One of Brazil’s largest media outlets released a police document that purportedly shows links between the South American nation’s largest and most notorious gang and the Lebanon-based Islamic militant group Hezbollah – giving more credence to those who claim the Middle Eastern group is making inroads throughout Latin America.

The police documents, revealed by Brazilian media conglomerate O Globo, tell of links between weapon traffickers tied to Hezbollah and the Brazilian prison gang First Capital Command (PCC), in which traffickers operating in the tri-border region of Argentina, Brazil and Paraguay supply weapons to the PCC in exchange for protection of inmates of Lebanese origin in Brazil’s prisons.

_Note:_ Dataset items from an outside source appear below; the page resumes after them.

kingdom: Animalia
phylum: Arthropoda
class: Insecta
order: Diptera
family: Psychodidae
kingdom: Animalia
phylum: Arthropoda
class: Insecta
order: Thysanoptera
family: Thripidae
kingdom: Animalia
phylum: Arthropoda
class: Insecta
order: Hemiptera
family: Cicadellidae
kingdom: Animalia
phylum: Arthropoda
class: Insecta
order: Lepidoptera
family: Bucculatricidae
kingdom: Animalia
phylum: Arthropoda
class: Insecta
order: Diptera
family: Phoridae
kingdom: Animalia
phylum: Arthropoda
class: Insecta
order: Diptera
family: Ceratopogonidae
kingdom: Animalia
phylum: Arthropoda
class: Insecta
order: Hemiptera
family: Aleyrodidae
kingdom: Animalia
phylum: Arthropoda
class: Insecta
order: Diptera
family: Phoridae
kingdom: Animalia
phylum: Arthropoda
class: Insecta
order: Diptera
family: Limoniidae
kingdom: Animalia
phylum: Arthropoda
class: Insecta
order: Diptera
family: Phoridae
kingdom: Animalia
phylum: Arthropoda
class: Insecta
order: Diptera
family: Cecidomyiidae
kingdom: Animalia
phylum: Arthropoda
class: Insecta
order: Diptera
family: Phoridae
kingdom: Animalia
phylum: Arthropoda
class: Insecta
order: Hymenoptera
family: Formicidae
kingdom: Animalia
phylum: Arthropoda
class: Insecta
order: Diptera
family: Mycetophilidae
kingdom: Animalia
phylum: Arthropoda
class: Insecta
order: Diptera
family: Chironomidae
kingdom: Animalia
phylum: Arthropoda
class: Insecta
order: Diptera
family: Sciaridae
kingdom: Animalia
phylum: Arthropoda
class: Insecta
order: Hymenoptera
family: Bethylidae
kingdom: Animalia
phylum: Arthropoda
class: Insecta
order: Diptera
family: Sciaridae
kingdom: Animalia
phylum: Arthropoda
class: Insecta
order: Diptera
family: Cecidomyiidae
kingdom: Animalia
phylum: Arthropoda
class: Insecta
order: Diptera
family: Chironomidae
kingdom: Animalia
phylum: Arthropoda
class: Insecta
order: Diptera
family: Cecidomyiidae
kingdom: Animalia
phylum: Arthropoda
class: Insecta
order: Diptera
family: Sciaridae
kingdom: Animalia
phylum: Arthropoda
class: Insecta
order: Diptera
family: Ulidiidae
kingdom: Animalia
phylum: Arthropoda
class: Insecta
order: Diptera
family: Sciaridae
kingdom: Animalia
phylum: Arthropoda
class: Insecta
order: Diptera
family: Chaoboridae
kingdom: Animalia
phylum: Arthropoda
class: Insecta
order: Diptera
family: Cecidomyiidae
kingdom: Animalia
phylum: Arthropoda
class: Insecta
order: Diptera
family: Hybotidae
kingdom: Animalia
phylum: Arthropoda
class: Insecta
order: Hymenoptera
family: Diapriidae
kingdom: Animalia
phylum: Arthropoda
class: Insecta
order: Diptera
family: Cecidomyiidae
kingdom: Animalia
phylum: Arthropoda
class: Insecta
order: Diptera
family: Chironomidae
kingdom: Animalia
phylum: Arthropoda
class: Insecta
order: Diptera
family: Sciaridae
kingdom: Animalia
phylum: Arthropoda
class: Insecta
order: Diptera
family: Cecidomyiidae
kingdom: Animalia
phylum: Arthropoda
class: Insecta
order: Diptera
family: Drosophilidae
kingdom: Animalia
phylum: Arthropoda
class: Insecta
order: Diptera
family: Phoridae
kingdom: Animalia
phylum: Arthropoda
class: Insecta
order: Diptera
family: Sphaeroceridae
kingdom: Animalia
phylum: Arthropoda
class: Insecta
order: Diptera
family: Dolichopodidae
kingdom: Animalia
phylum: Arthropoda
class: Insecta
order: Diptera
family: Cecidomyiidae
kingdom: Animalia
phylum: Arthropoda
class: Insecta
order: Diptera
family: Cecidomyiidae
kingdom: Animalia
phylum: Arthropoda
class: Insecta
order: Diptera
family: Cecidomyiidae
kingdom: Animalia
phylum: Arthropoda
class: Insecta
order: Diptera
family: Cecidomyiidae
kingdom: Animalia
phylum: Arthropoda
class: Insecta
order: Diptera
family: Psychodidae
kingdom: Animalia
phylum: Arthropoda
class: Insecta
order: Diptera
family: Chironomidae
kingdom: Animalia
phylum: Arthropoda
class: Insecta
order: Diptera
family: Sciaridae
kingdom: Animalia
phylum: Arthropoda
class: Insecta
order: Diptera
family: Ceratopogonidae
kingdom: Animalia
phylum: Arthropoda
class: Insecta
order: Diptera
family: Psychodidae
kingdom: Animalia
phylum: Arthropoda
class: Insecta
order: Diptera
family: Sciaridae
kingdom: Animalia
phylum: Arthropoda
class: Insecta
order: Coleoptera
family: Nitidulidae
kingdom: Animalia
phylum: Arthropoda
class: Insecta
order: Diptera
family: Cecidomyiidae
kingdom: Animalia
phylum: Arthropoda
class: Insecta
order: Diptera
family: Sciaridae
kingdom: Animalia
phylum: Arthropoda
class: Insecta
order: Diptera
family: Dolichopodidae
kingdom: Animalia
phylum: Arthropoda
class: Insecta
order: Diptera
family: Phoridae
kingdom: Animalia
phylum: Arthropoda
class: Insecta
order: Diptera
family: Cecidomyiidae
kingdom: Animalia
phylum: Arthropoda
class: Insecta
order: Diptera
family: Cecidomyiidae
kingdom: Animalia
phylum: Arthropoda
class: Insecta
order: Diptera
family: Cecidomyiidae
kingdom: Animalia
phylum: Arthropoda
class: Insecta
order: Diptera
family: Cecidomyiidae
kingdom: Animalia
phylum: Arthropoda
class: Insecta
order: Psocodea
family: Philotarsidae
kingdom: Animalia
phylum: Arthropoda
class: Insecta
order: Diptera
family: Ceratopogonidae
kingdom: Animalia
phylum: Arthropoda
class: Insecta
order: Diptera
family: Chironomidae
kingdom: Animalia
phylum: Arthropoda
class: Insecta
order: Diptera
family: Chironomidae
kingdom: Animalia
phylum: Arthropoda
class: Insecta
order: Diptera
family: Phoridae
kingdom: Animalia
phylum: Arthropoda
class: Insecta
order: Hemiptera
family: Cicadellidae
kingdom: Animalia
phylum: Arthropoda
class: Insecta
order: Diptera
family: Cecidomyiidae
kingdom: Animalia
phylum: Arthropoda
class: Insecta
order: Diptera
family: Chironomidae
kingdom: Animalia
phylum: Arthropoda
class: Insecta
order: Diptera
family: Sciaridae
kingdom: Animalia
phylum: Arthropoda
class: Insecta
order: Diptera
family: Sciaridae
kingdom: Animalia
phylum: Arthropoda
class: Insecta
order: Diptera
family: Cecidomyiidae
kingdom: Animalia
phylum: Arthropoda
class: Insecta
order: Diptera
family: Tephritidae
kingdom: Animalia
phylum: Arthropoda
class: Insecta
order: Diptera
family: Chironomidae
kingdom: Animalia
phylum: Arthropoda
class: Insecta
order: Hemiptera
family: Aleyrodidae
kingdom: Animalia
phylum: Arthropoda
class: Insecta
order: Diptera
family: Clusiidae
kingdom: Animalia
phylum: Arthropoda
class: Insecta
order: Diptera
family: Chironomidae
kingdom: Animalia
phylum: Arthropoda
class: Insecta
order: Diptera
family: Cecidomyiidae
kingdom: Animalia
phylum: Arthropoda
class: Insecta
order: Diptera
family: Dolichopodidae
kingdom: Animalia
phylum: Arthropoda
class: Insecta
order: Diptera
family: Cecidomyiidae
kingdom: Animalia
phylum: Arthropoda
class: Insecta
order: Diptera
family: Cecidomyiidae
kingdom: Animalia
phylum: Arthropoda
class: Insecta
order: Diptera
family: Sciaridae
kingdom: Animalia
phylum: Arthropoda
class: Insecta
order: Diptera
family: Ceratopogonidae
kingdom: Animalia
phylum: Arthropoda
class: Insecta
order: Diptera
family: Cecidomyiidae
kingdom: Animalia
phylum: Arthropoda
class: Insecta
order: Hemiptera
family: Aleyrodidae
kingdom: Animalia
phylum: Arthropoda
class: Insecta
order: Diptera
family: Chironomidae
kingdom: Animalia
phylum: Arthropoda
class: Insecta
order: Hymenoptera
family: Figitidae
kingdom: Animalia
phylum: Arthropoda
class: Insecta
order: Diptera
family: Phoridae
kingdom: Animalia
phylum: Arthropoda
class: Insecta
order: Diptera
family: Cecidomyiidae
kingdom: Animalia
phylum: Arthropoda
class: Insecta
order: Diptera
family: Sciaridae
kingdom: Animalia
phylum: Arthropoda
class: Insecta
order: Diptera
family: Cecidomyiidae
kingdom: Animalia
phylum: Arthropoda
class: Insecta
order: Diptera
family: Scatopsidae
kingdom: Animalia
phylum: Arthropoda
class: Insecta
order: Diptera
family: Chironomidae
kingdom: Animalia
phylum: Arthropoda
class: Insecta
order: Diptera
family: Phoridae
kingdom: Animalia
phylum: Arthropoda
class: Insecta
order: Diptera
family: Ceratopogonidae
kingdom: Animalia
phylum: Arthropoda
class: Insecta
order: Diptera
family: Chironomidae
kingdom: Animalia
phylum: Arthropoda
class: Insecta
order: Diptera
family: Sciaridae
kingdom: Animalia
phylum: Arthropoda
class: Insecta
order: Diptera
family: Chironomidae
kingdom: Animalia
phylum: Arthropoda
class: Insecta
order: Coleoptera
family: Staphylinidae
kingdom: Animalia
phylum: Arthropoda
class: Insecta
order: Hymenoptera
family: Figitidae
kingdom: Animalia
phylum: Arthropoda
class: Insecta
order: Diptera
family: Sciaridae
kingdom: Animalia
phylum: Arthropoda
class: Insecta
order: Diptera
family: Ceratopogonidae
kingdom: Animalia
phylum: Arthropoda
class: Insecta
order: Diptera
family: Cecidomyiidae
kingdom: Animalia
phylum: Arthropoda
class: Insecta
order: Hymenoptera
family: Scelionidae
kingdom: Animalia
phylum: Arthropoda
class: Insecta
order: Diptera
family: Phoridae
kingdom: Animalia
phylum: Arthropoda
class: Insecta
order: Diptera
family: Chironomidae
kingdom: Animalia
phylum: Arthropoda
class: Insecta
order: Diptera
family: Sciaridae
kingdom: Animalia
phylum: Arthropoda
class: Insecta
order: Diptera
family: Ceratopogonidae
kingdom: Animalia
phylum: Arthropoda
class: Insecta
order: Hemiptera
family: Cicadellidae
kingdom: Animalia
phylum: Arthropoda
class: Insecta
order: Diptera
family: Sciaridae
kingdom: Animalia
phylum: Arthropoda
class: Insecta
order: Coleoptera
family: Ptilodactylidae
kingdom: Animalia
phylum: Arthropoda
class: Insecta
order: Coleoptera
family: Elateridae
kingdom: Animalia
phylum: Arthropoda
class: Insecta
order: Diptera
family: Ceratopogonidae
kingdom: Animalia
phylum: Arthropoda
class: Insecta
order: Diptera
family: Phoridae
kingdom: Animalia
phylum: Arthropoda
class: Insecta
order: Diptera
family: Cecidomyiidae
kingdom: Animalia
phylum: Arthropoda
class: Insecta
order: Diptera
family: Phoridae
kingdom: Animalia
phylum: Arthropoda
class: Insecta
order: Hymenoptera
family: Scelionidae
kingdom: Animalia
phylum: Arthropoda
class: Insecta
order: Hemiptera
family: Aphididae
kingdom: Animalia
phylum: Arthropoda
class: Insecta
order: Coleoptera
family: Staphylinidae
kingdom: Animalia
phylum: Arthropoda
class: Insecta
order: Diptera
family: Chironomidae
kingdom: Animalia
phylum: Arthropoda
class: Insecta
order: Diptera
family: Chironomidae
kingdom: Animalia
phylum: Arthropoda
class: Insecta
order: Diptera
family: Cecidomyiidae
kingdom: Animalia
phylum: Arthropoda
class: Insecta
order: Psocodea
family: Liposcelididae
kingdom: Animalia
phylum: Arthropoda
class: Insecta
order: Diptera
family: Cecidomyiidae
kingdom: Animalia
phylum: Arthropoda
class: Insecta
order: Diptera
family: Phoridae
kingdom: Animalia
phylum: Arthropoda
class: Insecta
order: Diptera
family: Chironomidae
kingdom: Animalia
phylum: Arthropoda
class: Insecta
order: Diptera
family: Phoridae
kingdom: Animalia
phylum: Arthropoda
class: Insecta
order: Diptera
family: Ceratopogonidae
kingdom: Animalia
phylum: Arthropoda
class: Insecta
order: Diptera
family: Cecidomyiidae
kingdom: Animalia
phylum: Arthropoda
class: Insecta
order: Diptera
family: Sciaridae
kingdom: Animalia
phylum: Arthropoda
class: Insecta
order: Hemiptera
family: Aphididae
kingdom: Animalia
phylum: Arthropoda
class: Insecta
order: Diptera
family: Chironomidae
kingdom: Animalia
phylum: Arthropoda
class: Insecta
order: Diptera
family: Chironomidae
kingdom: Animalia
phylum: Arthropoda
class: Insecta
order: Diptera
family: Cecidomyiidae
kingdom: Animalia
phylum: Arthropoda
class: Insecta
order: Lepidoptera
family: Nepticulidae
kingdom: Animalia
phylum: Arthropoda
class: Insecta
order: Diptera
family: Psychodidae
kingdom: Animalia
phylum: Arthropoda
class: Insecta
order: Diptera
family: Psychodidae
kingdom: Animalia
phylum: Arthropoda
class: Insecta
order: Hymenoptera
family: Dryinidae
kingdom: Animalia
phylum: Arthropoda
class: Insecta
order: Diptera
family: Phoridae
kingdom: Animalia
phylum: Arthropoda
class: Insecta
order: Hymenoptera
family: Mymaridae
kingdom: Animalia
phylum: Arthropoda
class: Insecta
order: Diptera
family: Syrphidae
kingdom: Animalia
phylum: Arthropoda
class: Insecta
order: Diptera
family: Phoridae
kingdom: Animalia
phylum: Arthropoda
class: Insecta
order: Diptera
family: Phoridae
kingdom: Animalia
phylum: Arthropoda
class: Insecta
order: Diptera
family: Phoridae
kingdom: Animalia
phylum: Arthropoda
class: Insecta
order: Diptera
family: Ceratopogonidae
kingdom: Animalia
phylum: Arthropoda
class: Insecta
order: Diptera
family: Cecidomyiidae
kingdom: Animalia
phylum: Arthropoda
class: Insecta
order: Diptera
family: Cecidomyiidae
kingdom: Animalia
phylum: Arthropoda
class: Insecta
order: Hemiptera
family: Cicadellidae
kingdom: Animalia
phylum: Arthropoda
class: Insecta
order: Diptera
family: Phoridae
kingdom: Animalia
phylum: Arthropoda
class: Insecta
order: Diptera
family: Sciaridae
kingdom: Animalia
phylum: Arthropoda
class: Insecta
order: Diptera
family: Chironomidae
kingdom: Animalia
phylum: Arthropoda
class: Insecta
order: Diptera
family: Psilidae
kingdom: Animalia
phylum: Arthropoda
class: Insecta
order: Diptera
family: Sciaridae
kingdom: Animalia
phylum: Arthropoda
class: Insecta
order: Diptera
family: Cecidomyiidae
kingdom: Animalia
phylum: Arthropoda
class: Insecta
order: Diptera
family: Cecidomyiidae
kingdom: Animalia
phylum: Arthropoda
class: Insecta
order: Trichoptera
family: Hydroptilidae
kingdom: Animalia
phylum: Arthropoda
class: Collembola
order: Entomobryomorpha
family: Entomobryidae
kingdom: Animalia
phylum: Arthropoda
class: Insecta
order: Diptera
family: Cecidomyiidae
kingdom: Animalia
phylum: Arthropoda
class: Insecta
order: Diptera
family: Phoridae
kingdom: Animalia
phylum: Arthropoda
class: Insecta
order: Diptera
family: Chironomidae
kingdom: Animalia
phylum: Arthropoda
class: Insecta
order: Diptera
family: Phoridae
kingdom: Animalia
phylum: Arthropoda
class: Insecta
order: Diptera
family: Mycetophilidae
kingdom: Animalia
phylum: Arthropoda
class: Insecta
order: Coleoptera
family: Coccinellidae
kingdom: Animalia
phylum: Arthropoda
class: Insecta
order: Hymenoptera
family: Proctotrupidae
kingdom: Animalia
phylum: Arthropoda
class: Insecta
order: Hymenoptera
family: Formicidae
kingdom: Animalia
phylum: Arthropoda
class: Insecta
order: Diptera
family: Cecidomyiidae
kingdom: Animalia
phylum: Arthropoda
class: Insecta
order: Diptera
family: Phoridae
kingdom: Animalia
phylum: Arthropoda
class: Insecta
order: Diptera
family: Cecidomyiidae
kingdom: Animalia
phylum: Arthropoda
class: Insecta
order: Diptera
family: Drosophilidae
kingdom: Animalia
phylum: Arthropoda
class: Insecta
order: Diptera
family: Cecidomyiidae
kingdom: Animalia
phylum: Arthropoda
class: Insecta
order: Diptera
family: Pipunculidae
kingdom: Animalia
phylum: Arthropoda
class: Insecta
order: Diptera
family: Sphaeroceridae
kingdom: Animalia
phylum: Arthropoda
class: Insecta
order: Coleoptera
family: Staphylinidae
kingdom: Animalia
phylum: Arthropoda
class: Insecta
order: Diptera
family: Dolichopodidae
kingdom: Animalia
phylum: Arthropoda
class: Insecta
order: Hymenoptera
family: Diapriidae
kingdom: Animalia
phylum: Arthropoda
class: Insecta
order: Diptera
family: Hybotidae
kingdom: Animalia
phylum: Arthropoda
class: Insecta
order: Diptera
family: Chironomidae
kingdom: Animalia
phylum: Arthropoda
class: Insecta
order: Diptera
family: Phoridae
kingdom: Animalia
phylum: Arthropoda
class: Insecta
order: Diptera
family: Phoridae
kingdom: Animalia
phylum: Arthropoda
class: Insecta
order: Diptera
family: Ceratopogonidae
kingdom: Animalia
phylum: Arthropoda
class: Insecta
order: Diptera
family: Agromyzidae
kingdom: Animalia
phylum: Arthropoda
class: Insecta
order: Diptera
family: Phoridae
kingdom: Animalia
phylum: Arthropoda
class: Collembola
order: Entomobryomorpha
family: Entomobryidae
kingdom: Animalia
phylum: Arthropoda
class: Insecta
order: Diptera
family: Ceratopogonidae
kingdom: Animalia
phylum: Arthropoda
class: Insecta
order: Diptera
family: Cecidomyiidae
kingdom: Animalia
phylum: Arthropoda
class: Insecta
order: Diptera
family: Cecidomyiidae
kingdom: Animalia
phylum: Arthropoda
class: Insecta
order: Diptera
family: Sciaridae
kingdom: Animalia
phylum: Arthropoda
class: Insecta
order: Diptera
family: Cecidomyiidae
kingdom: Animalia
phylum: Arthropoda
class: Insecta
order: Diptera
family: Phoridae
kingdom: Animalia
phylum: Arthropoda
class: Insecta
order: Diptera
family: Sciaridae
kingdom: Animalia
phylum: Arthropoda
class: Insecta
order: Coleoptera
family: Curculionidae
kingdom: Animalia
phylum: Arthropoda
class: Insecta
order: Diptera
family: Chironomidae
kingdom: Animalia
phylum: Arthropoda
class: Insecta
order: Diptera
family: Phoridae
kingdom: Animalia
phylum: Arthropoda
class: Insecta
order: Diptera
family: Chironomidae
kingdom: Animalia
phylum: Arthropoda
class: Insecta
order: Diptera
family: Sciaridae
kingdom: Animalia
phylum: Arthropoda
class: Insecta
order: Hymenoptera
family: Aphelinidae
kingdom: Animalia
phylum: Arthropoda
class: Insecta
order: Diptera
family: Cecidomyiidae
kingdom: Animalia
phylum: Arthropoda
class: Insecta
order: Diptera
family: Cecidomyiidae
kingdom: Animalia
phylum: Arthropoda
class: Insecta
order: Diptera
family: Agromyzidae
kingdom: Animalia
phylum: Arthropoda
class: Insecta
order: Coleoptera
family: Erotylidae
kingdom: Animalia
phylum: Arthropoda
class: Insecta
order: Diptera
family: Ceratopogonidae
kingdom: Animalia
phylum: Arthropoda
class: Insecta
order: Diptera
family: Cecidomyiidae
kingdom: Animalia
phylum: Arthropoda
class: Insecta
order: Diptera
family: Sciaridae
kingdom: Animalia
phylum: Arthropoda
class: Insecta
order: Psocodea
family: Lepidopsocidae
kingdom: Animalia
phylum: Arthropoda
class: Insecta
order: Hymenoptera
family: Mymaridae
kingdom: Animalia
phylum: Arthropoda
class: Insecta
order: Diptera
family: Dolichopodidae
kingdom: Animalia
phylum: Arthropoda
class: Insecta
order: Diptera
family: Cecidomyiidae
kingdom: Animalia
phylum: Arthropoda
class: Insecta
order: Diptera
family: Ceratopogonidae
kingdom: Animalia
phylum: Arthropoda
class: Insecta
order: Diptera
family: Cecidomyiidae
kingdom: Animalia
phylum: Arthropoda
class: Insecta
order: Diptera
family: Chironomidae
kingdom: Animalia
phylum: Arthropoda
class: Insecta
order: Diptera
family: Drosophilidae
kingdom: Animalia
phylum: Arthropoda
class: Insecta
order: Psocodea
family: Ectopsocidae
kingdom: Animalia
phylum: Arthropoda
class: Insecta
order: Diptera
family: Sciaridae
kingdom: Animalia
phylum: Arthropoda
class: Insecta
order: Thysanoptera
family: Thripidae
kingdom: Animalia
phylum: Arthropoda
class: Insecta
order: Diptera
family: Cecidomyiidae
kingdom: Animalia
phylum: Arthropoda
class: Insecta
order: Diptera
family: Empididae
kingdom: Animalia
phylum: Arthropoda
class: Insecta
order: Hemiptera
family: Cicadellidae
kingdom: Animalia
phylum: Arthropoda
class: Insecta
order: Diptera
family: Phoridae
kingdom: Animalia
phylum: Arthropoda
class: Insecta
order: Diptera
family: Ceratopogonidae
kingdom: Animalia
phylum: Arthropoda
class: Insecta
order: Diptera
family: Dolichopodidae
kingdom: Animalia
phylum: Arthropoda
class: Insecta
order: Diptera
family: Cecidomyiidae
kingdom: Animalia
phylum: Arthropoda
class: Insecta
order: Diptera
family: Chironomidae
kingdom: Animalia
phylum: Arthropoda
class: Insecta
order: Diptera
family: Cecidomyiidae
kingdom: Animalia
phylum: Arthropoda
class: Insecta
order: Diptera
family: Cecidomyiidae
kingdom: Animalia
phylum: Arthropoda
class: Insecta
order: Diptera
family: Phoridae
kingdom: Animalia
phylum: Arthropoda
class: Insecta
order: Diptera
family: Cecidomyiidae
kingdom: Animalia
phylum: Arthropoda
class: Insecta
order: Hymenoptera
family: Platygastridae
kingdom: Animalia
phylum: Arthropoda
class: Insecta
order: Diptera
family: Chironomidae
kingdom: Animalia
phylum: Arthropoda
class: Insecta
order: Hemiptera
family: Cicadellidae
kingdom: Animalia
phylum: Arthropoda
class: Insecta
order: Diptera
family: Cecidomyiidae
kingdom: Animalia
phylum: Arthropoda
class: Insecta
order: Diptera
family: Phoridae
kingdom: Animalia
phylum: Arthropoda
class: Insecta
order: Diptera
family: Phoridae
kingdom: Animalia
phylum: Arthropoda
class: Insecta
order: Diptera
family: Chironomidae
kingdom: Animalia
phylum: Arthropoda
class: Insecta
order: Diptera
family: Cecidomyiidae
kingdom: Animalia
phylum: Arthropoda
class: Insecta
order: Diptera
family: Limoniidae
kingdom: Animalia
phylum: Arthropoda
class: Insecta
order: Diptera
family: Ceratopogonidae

Besides putting the PCC in contact with weapon dealers on the shady international arms market, the alleged Hezbollah-linked traffickers also acted as intermediaries in the sale of C4 explosives that the PCC stole from Paraguay.

These connections between the two groups apparently date back to 2006 and first surfaced on the Brazilian police’s radar in 2008.

The document was released just a couple of weeks after Mohammed Amadar, a suspected Hezbollah operative, was arrested in the neighboring country of Peru on suspicion of planning attacks on Israeli and Jewish targets.

Peruvian newspaper La Republica reported that the man, who is a Lebanese citizen, had been gathering intelligence on places frequented by Israelis and had been handling TNT, detonators and flammable substances in his Lima apartment.

According to The Times of Israel, the man had arrived in Peru in November 2013 and married a woman with both Peruvian and American citizenship just two weeks later.

In recent years, a number of links have been revealed between Hezbollah and groups or individuals in Brazil.

Last spring, Brazil’s Civil Police arrested Hamzi Ahmad Barakat in the city of Curitiba under allegations that he had connections to a network of front companies that fleeced Lebanese immigrants who had recently moved to Brazil.

Barakat, who allegedly has ties to the infamous Triple Frontier region, is listed in the United States as a member of Hezbollah and is suspected of trafficking arms, drugs, explosives and counterfeit bills.

“He was preying on his own countrymen, using their identities to create companies to carry out schemes,” said Cassiano Aufiero, the police investigator in charge of the case.

Aufiero added that while he knew of Barakat’s purported ties to the Islamic militant group, he said that he was under arrest for different matters, including embezzlement and the creation of false documents.

Barakat’s arrest shed more light on the Triple Border region, which has become a hotspot for smugglers and drawn the attention of the U.S., Israel and governments throughout South America.

The region has drawn a number of immigrants for the Middle East, particularly from Lebanon, and is believed to be one of Hezbollah's major areas of operation outside of the Islamic world, due to its seclusion, loose borders, rampant political corruption and weak judicial system. Brazil has one of the largest Lebanese population’s outside of Lebanon with at least 7 million people from that country residing there and some estimates claiming closer to 13 million.

In 2004, Barakat’s brother, Assad Ahmad Barakat, was named by the Treasury Department as one of Hezbollah’s “most prominent and influential members” and was believed to have used an electronics wholesale store in the Triple Frontier as a cover for raising funds for Hezbollah. The Brazilian police arrested him in 2002 and deported him to Paraguay, where he went to prison for tax evasion.